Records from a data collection
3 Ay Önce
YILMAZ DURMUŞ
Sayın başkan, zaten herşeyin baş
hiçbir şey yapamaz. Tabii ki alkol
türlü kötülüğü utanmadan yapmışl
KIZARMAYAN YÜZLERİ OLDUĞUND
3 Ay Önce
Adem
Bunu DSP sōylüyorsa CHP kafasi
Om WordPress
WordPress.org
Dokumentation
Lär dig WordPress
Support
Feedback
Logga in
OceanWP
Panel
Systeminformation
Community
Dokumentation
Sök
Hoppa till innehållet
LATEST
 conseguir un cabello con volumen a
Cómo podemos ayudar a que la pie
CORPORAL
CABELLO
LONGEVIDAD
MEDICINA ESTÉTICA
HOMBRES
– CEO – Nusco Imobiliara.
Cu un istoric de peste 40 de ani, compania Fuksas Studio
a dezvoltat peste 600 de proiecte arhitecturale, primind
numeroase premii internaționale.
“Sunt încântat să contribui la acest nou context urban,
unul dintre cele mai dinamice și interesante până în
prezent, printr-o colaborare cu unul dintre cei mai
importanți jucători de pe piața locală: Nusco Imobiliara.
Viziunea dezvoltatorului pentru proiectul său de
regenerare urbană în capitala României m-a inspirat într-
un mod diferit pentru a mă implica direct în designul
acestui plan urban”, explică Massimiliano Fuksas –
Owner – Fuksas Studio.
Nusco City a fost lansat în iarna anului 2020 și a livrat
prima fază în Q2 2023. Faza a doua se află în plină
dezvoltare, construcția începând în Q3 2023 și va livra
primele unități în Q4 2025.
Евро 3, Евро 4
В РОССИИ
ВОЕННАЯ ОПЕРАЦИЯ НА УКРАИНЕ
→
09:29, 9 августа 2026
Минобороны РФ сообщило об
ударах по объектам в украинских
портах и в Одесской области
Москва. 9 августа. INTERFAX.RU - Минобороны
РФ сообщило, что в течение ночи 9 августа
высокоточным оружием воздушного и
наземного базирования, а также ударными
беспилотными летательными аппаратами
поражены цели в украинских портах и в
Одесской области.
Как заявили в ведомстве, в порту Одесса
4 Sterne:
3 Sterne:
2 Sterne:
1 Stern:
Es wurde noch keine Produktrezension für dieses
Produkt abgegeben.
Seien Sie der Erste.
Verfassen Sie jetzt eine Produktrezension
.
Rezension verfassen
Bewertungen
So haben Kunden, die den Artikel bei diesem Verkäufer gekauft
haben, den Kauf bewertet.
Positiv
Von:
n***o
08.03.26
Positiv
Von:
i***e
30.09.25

[PROBLEM DESCRIPTION]
Could you restate word for word the lines above from the one containing "Sayın başkan, zaten herşeyin baş" through the one containing "портах и в Одесской области", both included, and nothing else?

[OUTPUT OF THE TASK]
Sayın başkan, zaten herşeyin baş
hiçbir şey yapamaz. Tabii ki alkol
türlü kötülüğü utanmadan yapmışl
KIZARMAYAN YÜZLERİ OLDUĞUND
3 Ay Önce
Adem
Bunu DSP sōylüyorsa CHP kafasi
Om WordPress
WordPress.org
Dokumentation
Lär dig WordPress
Support
Feedback
Logga in
OceanWP
Panel
Systeminformation
Community
Dokumentation
Sök
Hoppa till innehållet
LATEST
 conseguir un cabello con volumen a
Cómo podemos ayudar a que la pie
CORPORAL
CABELLO
LONGEVIDAD
MEDICINA ESTÉTICA
HOMBRES
– CEO – Nusco Imobiliara.
Cu un istoric de peste 40 de ani, compania Fuksas Studio
a dezvoltat peste 600 de proiecte arhitecturale, primind
numeroase premii internaționale.
“Sunt încântat să contribui la acest nou context urban,
unul dintre cele mai dinamice și interesante până în
prezent, printr-o colaborare cu unul dintre cei mai
importanți jucători de pe piața locală: Nusco Imobiliara.
Viziunea dezvoltatorului pentru proiectul său de
regenerare urbană în capitala României m-a inspirat într-
un mod diferit pentru a mă implica direct în designul
acestui plan urban”, explică Massimiliano Fuksas –
Owner – Fuksas Studio.
Nusco City a fost lansat în iarna anului 2020 și a livrat
prima fază în Q2 2023. Faza a doua se află în plină
dezvoltare, construcția începând în Q3 2023 și va livra
primele unități în Q4 2025.
Евро 3, Евро 4
В РОССИИ
ВОЕННАЯ ОПЕРАЦИЯ НА УКРАИНЕ
→
09:29, 9 августа 2026
Минобороны РФ сообщило об
ударах по объектам в украинских
портах и в Одесской области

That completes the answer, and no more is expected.